◆ EXTRAIT
****

Louisette se dit : « Si ça avait à se faire de même, c’est que c’était dû pour se faire de même. »
Le vieil homme leur parle toutefois d’une famille d’agriculteurs dans un rang qui aurait sans doute une chambre ou deux pour eux. Après vérification, c’est tout à fait le cas, et les bras sont grands ouverts. Ils aménagent donc à cet endroit, en prenant une chambre pour dormir et une autre pour se faire une cuisine de fortune, charriant l’eau du rez-de-chaussée. Au bout de quelques semaines, la famille vient les voir pour leur dire que c’est insensé de fonctionner de la sorte : « Voyons donc! Si ça a de l’allure de vous laisser charrier de l’eau soir et matin pour que vous mangiez tout seuls dans votre coin ! À l’heure des repas, apportez vos affaires en bas. On va tous manger en gang, quitte à cuisiner ensemble pour tout le monde. » Commence alors une belle relation d’amitié, et le couple locataire prit plaisir à aider la famille à leur étable quotidiennement. L’amitié, c’est un effet d’entraînement. Ils sont ensuite devenus si proches qu’ils se considéraient en famille et, durant l’été, la maisonnée doublait de population pour recevoir avec joie les enfants des propriétaires, tandis que Louisette portait son premier enfant. Comme elle dit : « Quand on est bien, il peut nous arriver n’importe quoi… on est bien et les choses se font facilement. Y avait de l’amour à travers ça. » Lors de la venue de leur deuxième enfant, l’évidence de l’étroitesse de l’espace leur a sauté aux yeux. C’est avec un pincement au cœur qu’ils sont déménagés dans un appartement plus grand.
« Si ça avait à se faire de même, c’est que c’était dû pour se faire de même. »
Quelques dizaines d’années plus tard, Louisette constate que son mari est gravement malade et que ses capacités physiques ne seront plus les mêmes. S’adaptant à cette nouvelle réalité, elle décide d’acheter un bâtiment commercial juste en face de l’église, pour y ouvrir un commerce de céramique ornementale qui verrait son mari continuer de travailler à son rythme. Le commerce ouvre ses portes et les affaires vont bien, mais on ne peut pas en dire autant de la santé de monsieur, qui ne peut bientôt plus travailler à la céramique. Pour tout dire, il décède peu de temps après.
« Si ça avait à se faire de même, c’est que c’était dû pour se faire de même. »

****

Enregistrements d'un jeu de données
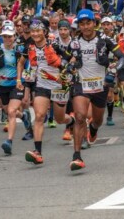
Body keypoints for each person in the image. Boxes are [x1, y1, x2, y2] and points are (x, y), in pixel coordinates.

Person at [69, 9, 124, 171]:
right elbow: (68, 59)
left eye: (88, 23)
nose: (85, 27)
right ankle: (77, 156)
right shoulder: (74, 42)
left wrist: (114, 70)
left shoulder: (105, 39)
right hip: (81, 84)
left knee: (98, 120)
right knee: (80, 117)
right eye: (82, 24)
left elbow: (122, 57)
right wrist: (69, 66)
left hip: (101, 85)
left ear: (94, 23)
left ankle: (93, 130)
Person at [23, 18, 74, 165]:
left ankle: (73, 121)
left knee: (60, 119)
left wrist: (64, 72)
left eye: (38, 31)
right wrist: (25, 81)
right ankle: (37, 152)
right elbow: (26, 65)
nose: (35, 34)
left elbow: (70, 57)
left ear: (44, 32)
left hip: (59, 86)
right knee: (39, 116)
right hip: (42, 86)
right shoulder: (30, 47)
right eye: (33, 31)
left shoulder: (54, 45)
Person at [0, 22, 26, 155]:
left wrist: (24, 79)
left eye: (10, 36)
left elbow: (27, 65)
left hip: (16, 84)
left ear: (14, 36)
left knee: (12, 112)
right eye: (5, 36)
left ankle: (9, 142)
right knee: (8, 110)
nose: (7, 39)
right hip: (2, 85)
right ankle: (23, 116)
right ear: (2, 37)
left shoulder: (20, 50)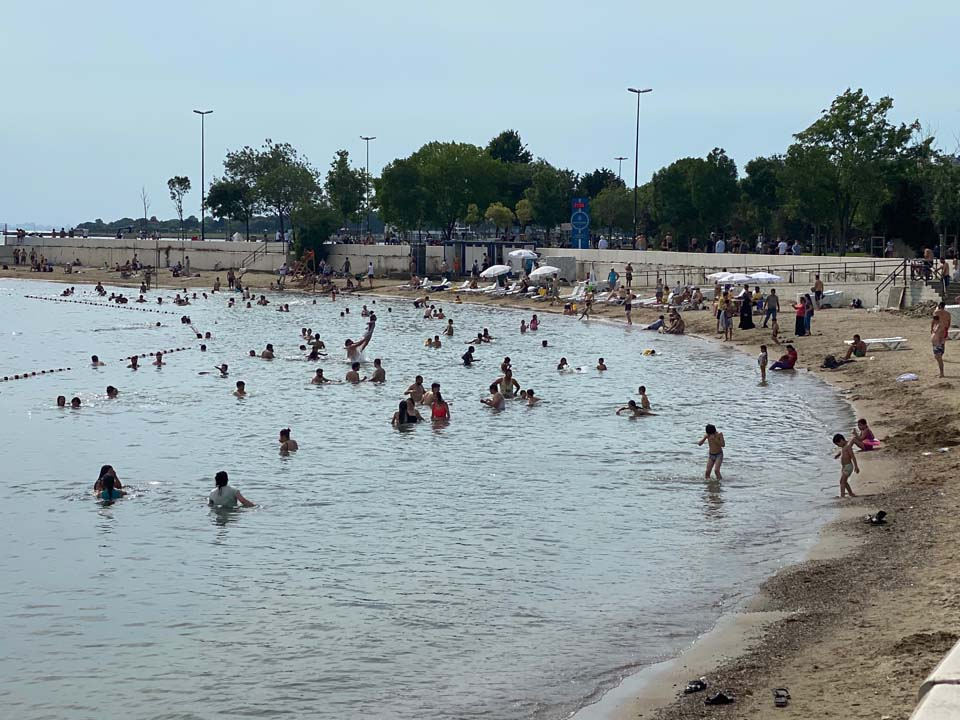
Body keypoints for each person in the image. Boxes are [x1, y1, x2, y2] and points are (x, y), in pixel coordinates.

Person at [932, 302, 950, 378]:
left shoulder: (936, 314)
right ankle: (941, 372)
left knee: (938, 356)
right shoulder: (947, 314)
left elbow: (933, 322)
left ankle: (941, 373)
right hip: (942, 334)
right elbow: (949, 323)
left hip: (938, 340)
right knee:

****

◆ TRAVAIL DEMANDÉ
(a) Recopiez fidèlement, dans le récit sur Louisette, le passage allant de « Quelques dizaines d’années » jusqu'à « de temps après. ».
(b) D'après le récit sur Louisette, quel commerce Louisette ouvre-t-elle dans le bâtiment acheté en face de l'église ?
(c) Reprenez le récit sur Louisette là où il s'arrête et poursuivez-le.
Les enregistrements n'ont aucun rôle à jouer ici.

◆ RÉSULTATS ATTENDUS
(a)
Quelques dizaines d’années plus tard, Louisette constate que son mari est gravement malade et que ses capacités physiques ne seront plus les mêmes. S’adaptant à cette nouvelle réalité, elle décide d’acheter un bâtiment commercial juste en face de l’église, pour y ouvrir un commerce de céramique ornementale qui verrait son mari continuer de travailler à son rythme. Le commerce ouvre ses portes et les affaires vont bien, mais on ne peut pas en dire autant de la santé de monsieur, qui ne peut bientôt plus travailler à la céramique. Pour tout dire, il décède peu de temps après.

(b) Un commerce de céramique ornementale.

(c)
Malgré son deuil à faire, Louisette avait quand même pris plaisir à cette nouvelle occupation de vie qui, par surcroît, est rentable. Elle tient donc commerce pendant plusieurs années et, en 1992, elle fait changer tout le filage électrique du vieux bâtiment. Tout sauf un petit 5% au sous-sol. C’est lors d’une tempête de neige en novembre qu’elle se décide à brancher sa voiture à la prise connectée au sous-sol… la prise surchauffe… déflagration monstre. Ne reste que cendres et poussière, ainsi qu’une Louisette attristée.
Or, elle se dit : « Si ça avait à se faire de même, c’est que c’était dû pour se faire de même. »
Quelques années après, elle voit que deux métiers à tisser inutilisés, trainent au Club de l’Âge d’Or de Lorrainville et elle s’engage à leur donner une utilité dans un nouveau local destiné à l’artisanat, à quelques mètres de l’emplacement de son ancienne entreprise, qui devenait le Restaurant Bournival. Ce lieu où les projets foisonnent est l’élément qui a fait connaître et reconnaître encore davantage Louisette.
Après tout, « si ça avait à se faire de même, c’est que c’était dû pour se faire de même. »
C’est avec cette attitude d’accueil candide des événements qu’elle a traversé sa vie, laissant loin derrière elle, le doute et les remords. Lorsque je relis ces quelques lignes que je viens de vous écrire, je me demande si j’aurais dû écrire autre chose ou puiser différemment dans son passé pour vous rapporter une autre perle d’existence de Louisette… NON. Je ne change rien : « Si ça avait à se faire de même, c’est que c’était dû pour se faire de même. »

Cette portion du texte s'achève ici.